For his part, Kenney continued his economic message and portrayed the NDP attacks as “desperate”. The UCP was first to launch an incredibly detailed platform entitled “Getting Alberta Back to Work.” Kenney and the UCP clearly wished to demonstrate to voters that they have a costed and substantial plan.
The last stretch of the campaign was marked by a great push to get voters out. Federal CPC leader Andrew Scheer appeared with Kenney at an outdoor rally in the middle of a snowstorm, while Notley kept a furious pace with events across the province. With the results now in, it is time for Kenney to transition to power – which always comes with its own realities.
With Kenney’s victory, he will move quickly to consolidate his win and implement his agenda as soon as possible. A new throne speech coupled with a spring session of the Legislature should be expected, and Kenney has made it clear that eliminating Alberta’s carbon tax will be his first priority.
Pipeline politics will constantly preoccupy the government, but a change in government may be a good first step. Alberta’s current regulatory environment has made it nearly impossible to get approvals or shovels in the ground as opponents hold a virtual veto in the system. With competitors like the U.S. with its own oil and B.C. with natural gas moving aggressively to capture market share and/or block Alberta from tidewater, as well as recent Chinese moves to cancel canola purchases from Canada, the reality is Kenney faces problems that he alone can’t fix.

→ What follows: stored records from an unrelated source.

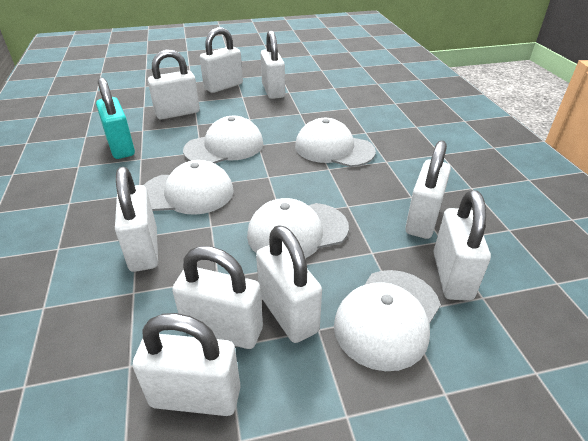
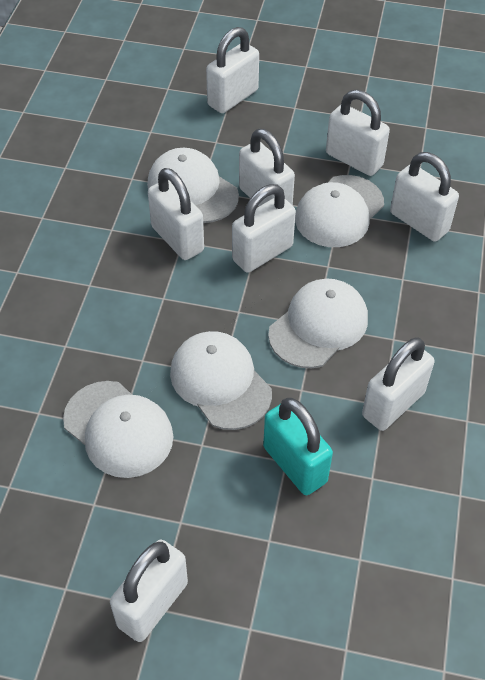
white padlock: 9 -> 8

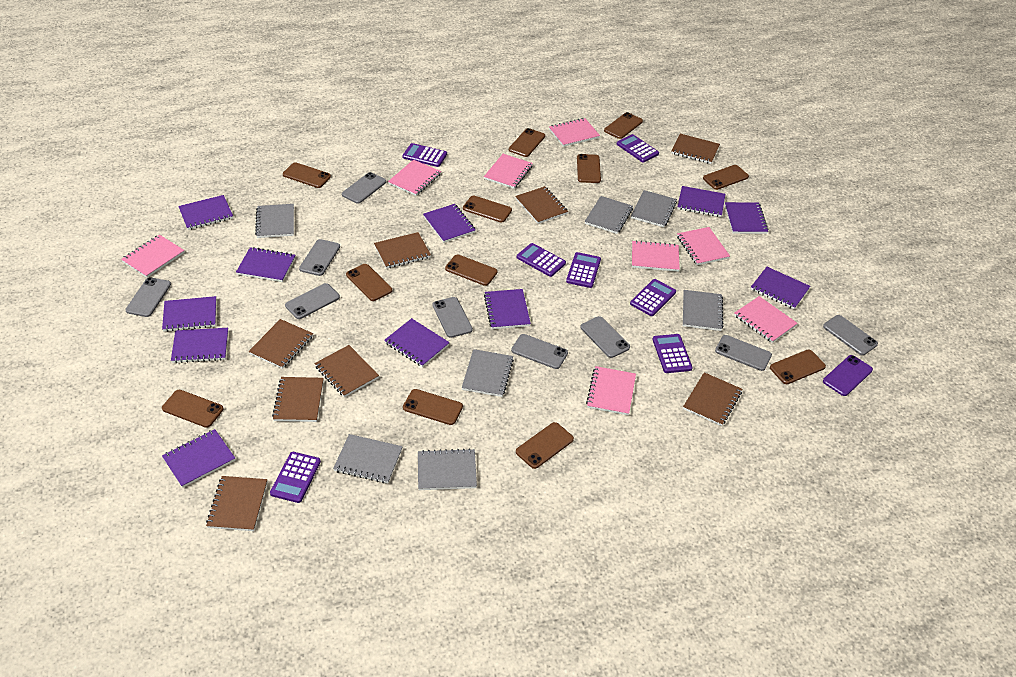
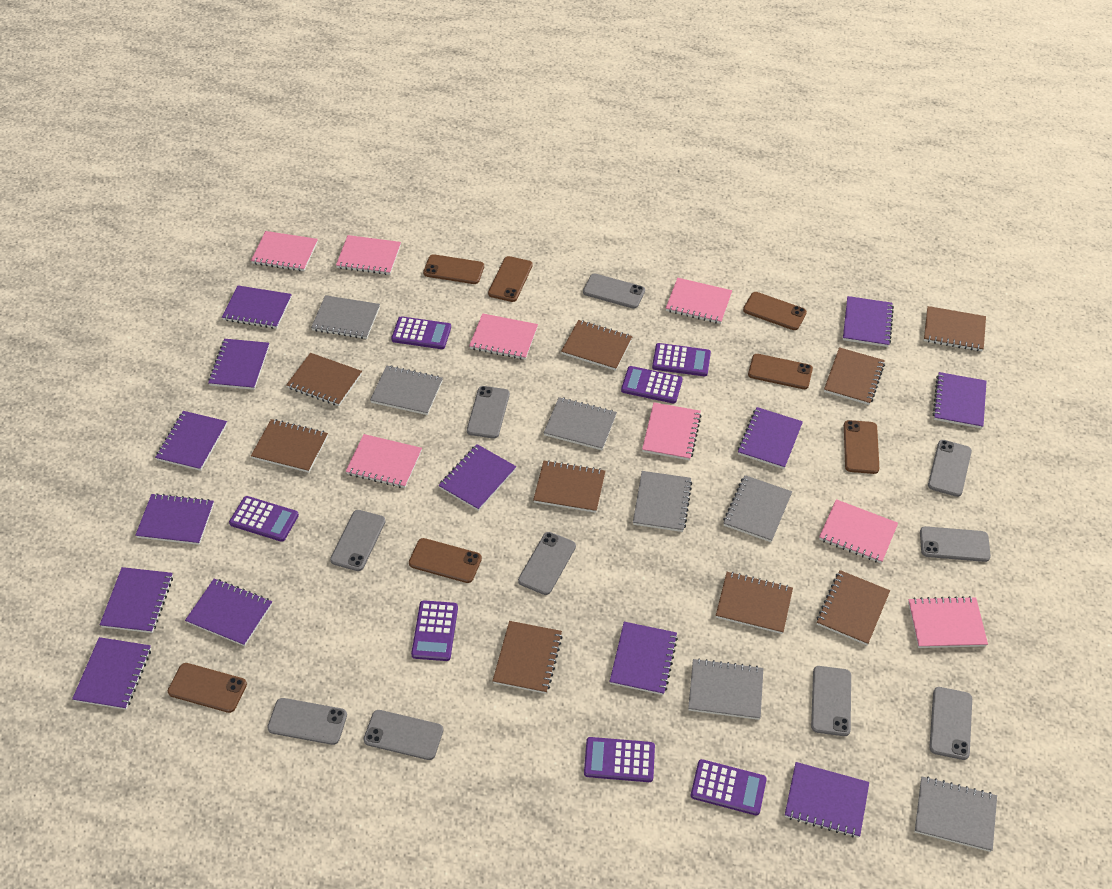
brown notebook: 8 -> 9
brown phone: 12 -> 7
grey phone: 9 -> 10
purple notebook: 11 -> 13
purple phone: 1 -> 0

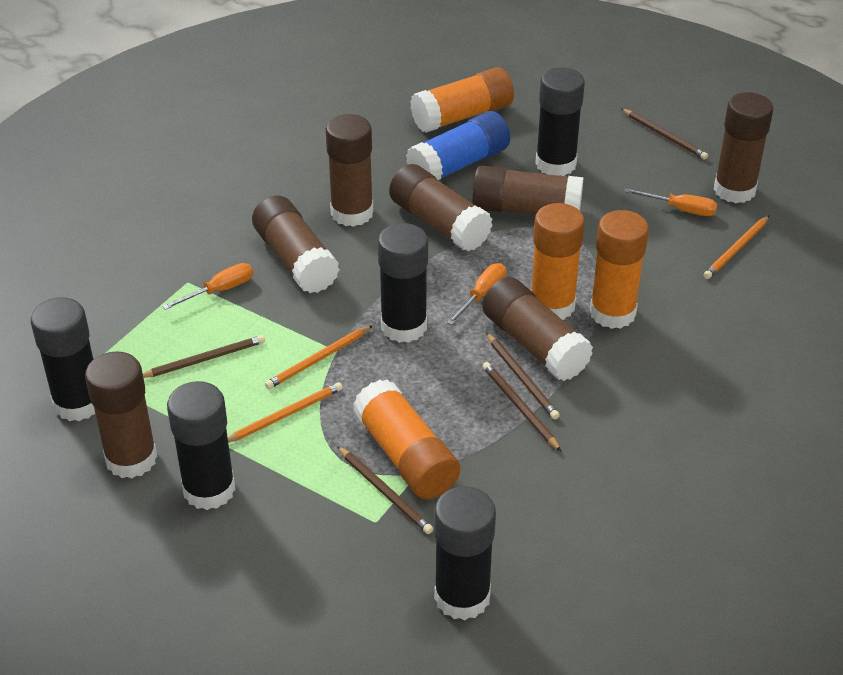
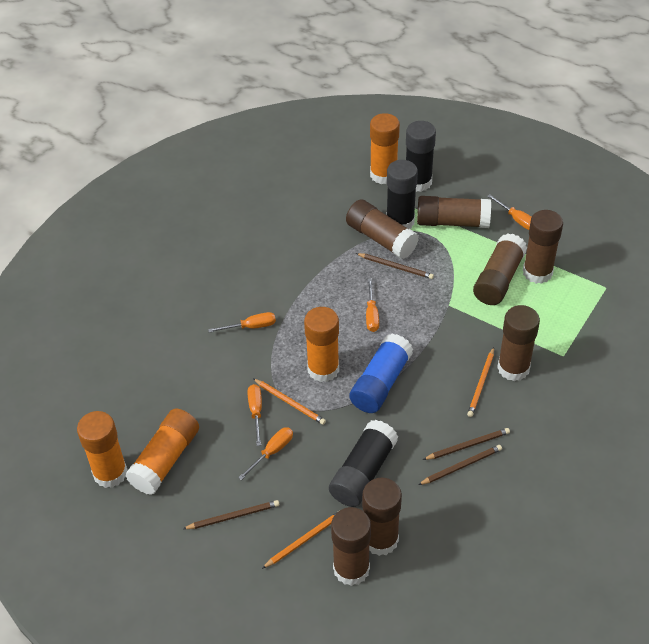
black glue stick: 5 -> 3
brown pencil: 5 -> 4
orange screwdriver: 3 -> 5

Alberta is reliant on others for cooperation, which may be counter to those other parties’ economic interests. While a change in attitude or government in Ottawa may bring better conditions, how that translates on the ground in a world that has changed significantly from the halcyon days of Alberta’s oil dominance remains to be seen and could be slow to produce dividends. It will take a deft hand and all of Jason Kenney’s political skills to produce wins and patience on the part of those who may be seeking instant gratification.
We can also expect the government to move beyond pipeline politics and pursue an “open for business” agenda with reduced red tape and slashes to government spending. He will align himself with his provincial peers to oppose the Liberals’ regulation and big-spending agenda.
This election also has ramifications for the upcoming federal campaign. With Kenney’s win, conservative premiers now govern five of ten provinces (whereas when Trudeau became Prime Minister, only one province was conservative). With strong personalities in Ontario Premier Doug Ford and Kenney and with allies in other provinces, conservatives at the provincial level are aligned in advance of the 2019 election.
Prime Minister Trudeau will certainly want to fire back on issues like climate change and can unite progressives under his leadership. One thing is clear: the first shots of the federal campaign have been fired.